Il y a un moment précis où la fontaine des Quatre-Fleuves cesse d’être une carte postale et devient une machine à observer : quand tu remarques que le rocher sous l’obélisque est percé de part en part, et que ce bloc de granit de plus de seize mètres repose sur un vide.

L’effet est calculé. Aux contemporains du Bernin, ce récif ajouré semblait sur le point de céder, et traverser la place voulait dire faire le tour de la fontaine pour comprendre comment le poids était soutenu.

Je passe place Navone depuis des années, et la fontaine me joue toujours le même tour. De loin c’est un monument ; approche-toi de trois mètres et c’est un récit à quatre personnages, avec un lion, un cheval, un dragon et un tatou.

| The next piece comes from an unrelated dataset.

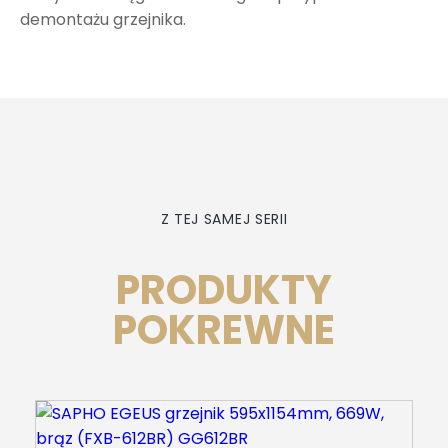
demontażu grzejnika.
Z TEJ SAMEJ SERII
PRODUKTY
POKREWNE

Personne ne s’arrête assez longtemps devant aucun des quatre.

Voici l’histoire de sa naissance, de l’identité des quatre statues, et d’une magnifique légende que les dates démolissent en une seconde.

Commençons par la façon dont le Bernin a obtenu ce chantier, parce qu’il ne devait pas l’avoir.

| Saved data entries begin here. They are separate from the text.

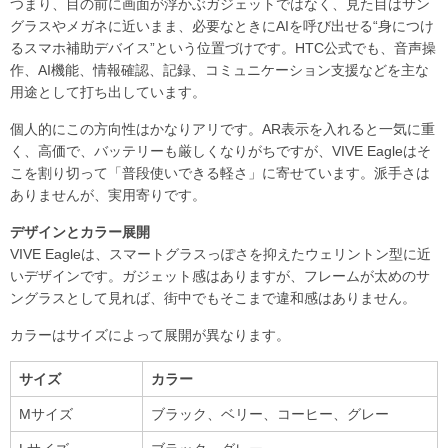
つまり、目の前に画面が浮かぶガジェットではなく、見た目はサン
グラスやメガネに近いまま、必要なときにAIを呼び出せる“身につけ
るスマホ補助デバイス”という位置づけです。HTC公式でも、音声操
作、AI機能、情報確認、記録、コミュニケーション支援などを主な
用途として打ち出しています。
個人的にこの方向性はかなりアリです。AR表示を入れると一気に重
く、高価で、バッテリーも厳しくなりがちですが、VIVE Eagleはそ
こを割り切って「普段使いできる軽さ」に寄せています。派手さは
ありませんが、実用寄りです。
デザインとカラー展開
VIVE Eagleは、スマートグラスっぽさを抑えたウェリントン型に近
いデザインです。ガジェット感はありますが、フレームが太めのサ
ングラスとして見れば、街中でもそこまで違和感はありません。
カラーはサイズによって展開が異なります。
サイズ
カラー
Mサイズ
ブラック、ベリー、コーヒー、グレー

Le concours que le Bernin ne devait pas gagner

En 1644 meurt Urbain VIII Barberini, le pape qui avait fait du Bernin l’artiste de Rome. Innocent X Pamphilj monte sur le trône, et pour le sculpteur commence la pire période de sa carrière : la nouvelle famille en préfère d’autres, et l’échec des clochers de la façade de Saint-Pierre lui est imputé.

Quand Innocent X décide d’aménager la place Navone, où donne le palais familial, il lance un concours d’idées et le Bernin ne fait pas partie des invités.

Le récit de la manière dont il y est entré quand même vient de ses biographes du XVIIe siècle. Le prince Niccolò Ludovisi, neveu du pape et admirateur du sculpteur, lui suggère de construire la maquette et de la faire parvenir au pontife par des voies détournées. Le Bernin réalise une maquette en argent et la fait placer dans la salle à manger du palais Pamphilj. Le pape entre, la voit, et selon Baldinucci reste plus d’une demi-heure à l’étudier.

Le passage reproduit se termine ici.